Annabelle: I understand that the generation of women in tech had a much tougher time in their careers, but they’ve paved the way such that the new generation like myself would not have to face the same inequality problems as they did. For that, I’m very grateful to all those who had spoken out and contributed to shifting the power dynamics. My male colleagues are open to sharing their knowledge with me, and would offer to do the heavy-lifting for equipments that required a lot of strength to operate. Sometimes they can be a little too overprotective of me, assigning me the less dangerous tasks whilst they go for riskier equipments with fire and sharp blades. I understand that they are trying to be gentlemanly, but I’m totally capable of operating these machines safely by myself!
What’s one piece of advice to someone who wants to learn coding? What’s the first step they should take, and how should they even start on it?
Yue Lin: You should enjoy coding and problem-solving to be a coder! Start simple – take an online course, find a project of your interest, and work on developing it.
Renu: Don’t think and just do it. There are so many programming languages right now, so pick the one you like and start on it. Once you’ve mastered the basics, then you can move on to learning about syntax learning with other programming languages. To start off, you can join online courses such as UDEMY. You can also join workshops and meet-ups (they often have live basic coding sessions), and read Medium (freecodecamp and their open-source projects). Most importantly, start contributing to open-source projects – you can help to fix their bugs for starters!
Annabelle: People are overly reliant on schools to teach them everything, but what’s taught in school only sets the foundation of what you want to do later in life. Also, very rarely do you see a school curriculum that changes as fast as the rate of research, which is continuously progressing. You have to make an effort to constantly update yourself with new knowledge so as to stay relevant. There are so many open-sources to learn from, and projects that you can follow and build on top of.

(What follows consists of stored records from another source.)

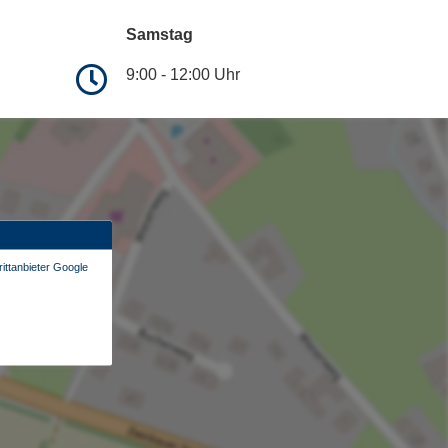
Samstag
9:00 - 12:00 Uhr
ittanbieter Google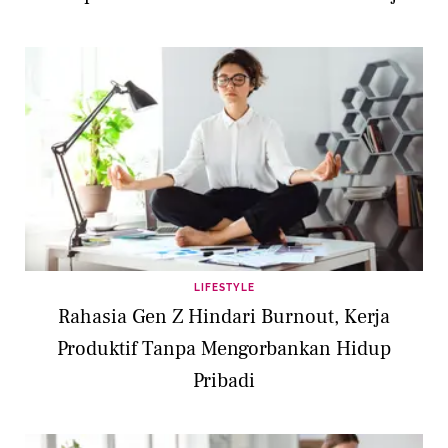
LIFESTYLE
Rahasia Gen Z Hindari Burnout, Kerja
Produktif Tanpa Mengorbankan Hidup
Pribadi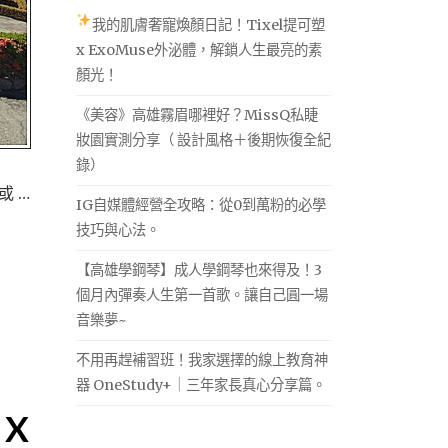
我的肌膚奢寵煥顏日記！Tixel提可塑
x ExoMuse外泌體，解鎖人生最亮的素
顏光！
《美容》高雄霧眉哪裡好？MissQ私睫
妝園實測分享（ 設計風格＋後期恢復全紀
錄）
或 …
IG自媒體經營全攻略：從0到萬粉的必學
技巧與心法。
【高雄學鋼琴】成人學鋼琴也來得及！3
個月內彈奏人生第一首歌。讓自己圓一場
音樂夢~
不用再趕補習班！我家選擇的線上教育神
器 OneStudy+｜三年家長真心分享篇。
X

When I was in secondary school, I would go the computer lab and Google topics that I was interested in, like how to use Tor to play games that the school had blocked, or how to use virtual machines to hide those computer games from teachers. From learning how to hack, I ended up dabbling in cybersecurity. Be an independent learner, and explore beyond the textbook. If you have the curiosity in something, allow yourself to go down the rabbit hole.

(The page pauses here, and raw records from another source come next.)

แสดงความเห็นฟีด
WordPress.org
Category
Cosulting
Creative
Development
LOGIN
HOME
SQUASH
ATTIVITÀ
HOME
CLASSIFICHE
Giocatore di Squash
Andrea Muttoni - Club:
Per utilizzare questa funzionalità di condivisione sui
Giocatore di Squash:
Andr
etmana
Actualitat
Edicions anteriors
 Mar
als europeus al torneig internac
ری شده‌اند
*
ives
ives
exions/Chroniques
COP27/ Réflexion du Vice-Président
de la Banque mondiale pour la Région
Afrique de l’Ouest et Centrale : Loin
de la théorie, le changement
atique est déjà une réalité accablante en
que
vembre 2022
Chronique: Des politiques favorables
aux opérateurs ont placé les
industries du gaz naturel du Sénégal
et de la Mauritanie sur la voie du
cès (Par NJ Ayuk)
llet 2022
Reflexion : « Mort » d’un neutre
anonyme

If you want to get started on coding, here are some women-focused initiatives that you can take advantage of:
- CodingGirls – Conducts hands-on workshops to explore girls’ interest in technology, organises sharing sessions from female professionals in technology fields, and provide networking opportunities to foster a tech-eco community
- 21C Girls – Delivers free coding classes and camps for girls in Asia. Also runs parent-child courses where parents can learn coding alongside their child.
- Women Who Code – It’s a global nonprofit with chapters all over the world. Most chapters have weekly code parties and monthly hackathons where women with varying skill levels come together and work on larger projects.

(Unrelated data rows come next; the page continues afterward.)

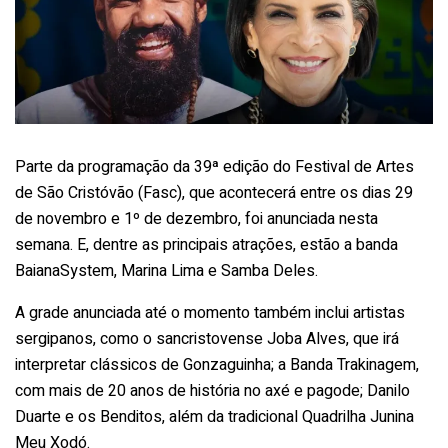
Parte da programação da 39ª edição do Festival de Artes
de São Cristóvão (Fasc), que acontecerá entre os dias 29
de novembro e 1º de dezembro, foi anunciada nesta
semana. E, dentre as principais atrações, estão a banda
BaianaSystem, Marina Lima e Samba Deles.
A grade anunciada até o momento também inclui artistas
sergipanos, como o sancristovense Joba Alves, que irá
interpretar clássicos de Gonzaguinha; a Banda Trakinagem,
com mais de 20 anos de história no axé e pagode; Danilo
Duarte e os Benditos, além da tradicional Quadrilha Junina
Meu Xodó.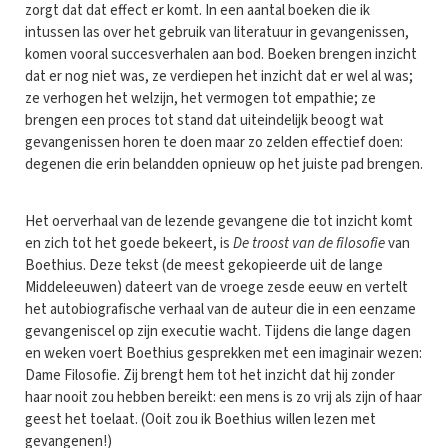
zorgt dat dat effect er komt. In een aantal boeken die ik
intussen las over het gebruik van literatuur in gevangenissen,
komen vooral succesverhalen aan bod. Boeken brengen inzicht
dat er nog niet was, ze verdiepen het inzicht dat er wel al was;
ze verhogen het welzijn, het vermogen tot empathie; ze
brengen een proces tot stand dat uiteindelijk beoogt wat
gevangenissen horen te doen maar zo zelden effectief doen:
degenen die erin belandden opnieuw op het juiste pad brengen.
Het oerverhaal van de lezende gevangene die tot inzicht komt
en zich tot het goede bekeert, is
De troost van de filosofie
van
Boethius. Deze tekst (de meest gekopieerde uit de lange
Middeleeuwen) dateert van de vroege zesde eeuw en vertelt
het autobiografische verhaal van de auteur die in een eenzame
gevangeniscel op zijn executie wacht. Tijdens die lange dagen
en weken voert Boethius gesprekken met een imaginair wezen:
Dame Filosofie. Zij brengt hem tot het inzicht dat hij zonder
haar nooit zou hebben bereikt: een mens is zo vrij als zijn of haar
geest het toelaat. (Ooit zou ik Boethius willen lezen met
gevangenen!)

- TechLadies – Community for women in Asia to connect, learn and advance as programmers in the tech industry. In this community, women can learn how to code by taking part in their 10-week coding TechLadies Bootcamp where they learn to create meaningful products for NGOs.
- Singapore Geek Girls – A local initiative that serves as a platform for females to connect, share, contribute, mentor and learn from each other through fun, informal and interactive activities.